Freeman Thomas is bombing down the express lane of the 405. As DaimlerChrysler's vice president of advanced product design strategy, you'd expect him to be driving a company car--a Chrysler sedan, say, or a Dodge pickup, or a Jeep Wrangler like the one he uses every day back home in Michigan. Instead, his once-a-month visit to the company's advanced design center in Carlsbad finds him in a generic rental car, and he's not happy about it. Not because the econobox is beneath him. Not because it makes horrible thrashing noises when he nails the accelerator. Not even because it reeks of air freshener. But because it's so, well, cheesy.
"It's not a bad car," he says. "It drives well. It's got decent power. The exterior's not offensive. But this interior . . . ." He looks exasperated. No, disappointed. He traces the top of the dashboard. "Look at this slope, like it's been melted by the sun. Look at all these different shapes! If they'd chosen one shape and repeated it, the interior would have looked a thousand times more disciplined. I don't mind that the sun visor doesn't have a clip. That's to save money. But all these different textures? That's not about cost. That's about somebody falling asleep at the wheel."
Two years ago, the high-energy, high-concept, high-profile Thomas was hired to change the direction of Chrysler's once-mighty design department and conceive a new generation of unconventional vehicles that would put the troubled company back in the black.
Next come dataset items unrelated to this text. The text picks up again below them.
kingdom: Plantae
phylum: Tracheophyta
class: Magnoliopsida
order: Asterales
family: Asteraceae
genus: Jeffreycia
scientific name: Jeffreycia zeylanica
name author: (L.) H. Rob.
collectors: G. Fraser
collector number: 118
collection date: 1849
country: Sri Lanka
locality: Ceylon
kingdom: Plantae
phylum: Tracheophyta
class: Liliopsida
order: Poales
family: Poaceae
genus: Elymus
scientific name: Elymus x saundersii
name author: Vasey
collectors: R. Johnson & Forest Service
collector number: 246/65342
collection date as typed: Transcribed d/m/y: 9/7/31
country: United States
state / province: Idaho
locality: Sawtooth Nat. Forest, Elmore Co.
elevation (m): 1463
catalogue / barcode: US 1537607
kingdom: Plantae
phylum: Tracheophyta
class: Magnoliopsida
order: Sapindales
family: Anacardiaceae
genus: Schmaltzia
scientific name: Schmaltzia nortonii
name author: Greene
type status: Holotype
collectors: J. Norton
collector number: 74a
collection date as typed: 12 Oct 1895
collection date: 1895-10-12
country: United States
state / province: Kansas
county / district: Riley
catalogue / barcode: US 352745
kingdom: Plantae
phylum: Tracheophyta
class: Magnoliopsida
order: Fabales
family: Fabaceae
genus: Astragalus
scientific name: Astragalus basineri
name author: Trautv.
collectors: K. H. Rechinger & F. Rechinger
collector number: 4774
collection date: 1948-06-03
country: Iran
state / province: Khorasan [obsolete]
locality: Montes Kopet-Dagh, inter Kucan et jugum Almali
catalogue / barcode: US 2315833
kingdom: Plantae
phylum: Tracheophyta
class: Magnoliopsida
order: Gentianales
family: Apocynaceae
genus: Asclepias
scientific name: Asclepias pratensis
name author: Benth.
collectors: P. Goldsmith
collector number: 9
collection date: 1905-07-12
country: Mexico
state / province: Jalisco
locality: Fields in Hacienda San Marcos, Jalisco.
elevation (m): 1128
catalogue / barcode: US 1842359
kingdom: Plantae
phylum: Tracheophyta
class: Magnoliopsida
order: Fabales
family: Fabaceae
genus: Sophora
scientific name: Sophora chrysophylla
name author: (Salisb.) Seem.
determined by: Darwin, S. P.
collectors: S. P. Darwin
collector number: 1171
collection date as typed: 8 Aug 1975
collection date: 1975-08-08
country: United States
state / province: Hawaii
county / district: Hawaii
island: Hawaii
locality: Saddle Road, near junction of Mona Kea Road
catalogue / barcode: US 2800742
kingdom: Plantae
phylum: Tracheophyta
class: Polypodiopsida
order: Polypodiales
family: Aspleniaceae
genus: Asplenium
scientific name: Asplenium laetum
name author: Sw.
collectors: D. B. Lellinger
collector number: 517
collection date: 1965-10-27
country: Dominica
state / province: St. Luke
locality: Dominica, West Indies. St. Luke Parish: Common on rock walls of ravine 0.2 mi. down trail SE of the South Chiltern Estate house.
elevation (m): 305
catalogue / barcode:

Thomas, a Long Beach native and graduate of the Art Center College of Design in Pasadena, was coming off a pair of stunning design triumphs. In 1994, he and J Mays--now the design chief at Ford--created the whimsical Concept One show car that morphed into Volkswagen's oh-so-cute, my-how-chic New Beetle. The next year, he almost single-handedly produced the slick Audi TT, embodying a cool, rational Bauhaus sensibility.
Thomas' fusion of sunny Southern California playfulness and austere European classicism has fueled a meteoric rise to industry celebrity. A little more than a decade ago, after a stint at Porsche, he was a self-employed designer making ends meet by teaching part time and contributing styling analyses to a fledgling car magazine. Today he's one of the world's hottest automotive designers at a time when designers have never enjoyed more prominence or influence. Now he hopes to use his position at Chrysler as a bully pulpit to promote a fresh approach to design that's as much about marketing and brand image as it is about styling.
"In other companies, designers are basically handed a package and told, 'Here. Put a pretty body on it,' " Thomas explains. "The way we do it, I'm responsible for creating the architecture. I work very closely with the advanced vehicle engineers. I work very closely with the production car studios. I work very closely with marketing. I work very closely with PR to come up with names and design the press packages, all the way down to the typography and the script for the videos. It all has to work together. At the end of the day, design is about communication."
Thomas oversees three advanced design studios, two in Michigan and the third in Carlsbad, creating products for the Chrysler, Dodge and Jeep brands. Although he still does some hands-on design work, he focuses mainly on the big picture. "He's an amazing ideas man," says Jeff Teague, who worked with him at the Volkswagen/Audi design studio in Simi Valley. "He loves playing ideas volleyball. But he's frustrating to play with because he always beats you. No matter how good your idea is, he always comes up with something better. He's a golden asset for Chrysler. He understands how to strengthen a brand by building on its heritage. I think he'll put new life into Jeep, for example, and make it an icon for generations to come."
Thomas is 44 years old, with a wife and a 10-year-old daughter, yet there's still something of the kid about him. Despite a few gray hairs, he has a pudgy face that gives him a vaguely cherubic quality. But his apparent youthfulness is more a function of his live-wire personality than his boyish looks. He's got pep, lots of it, and when he really gets going, he can be almost manic, the words flowing in such torrents that he occasionally stutters over them.
Nothing energizes Thomas more than cars. "Freeman's the most enthusiastic car guy I've ever met," says Dave Cole, another alum of the VW/Audi studio in Simi Valley. "He has gasoline for blood. He eats, drinks and sleeps cars. They're his life. I don't think I've ever met anybody who knows more about cars, who's more fanatical about them. His head is so full of information that he's a walking encyclopedia. When he gets started talking about cars, he just can't stop."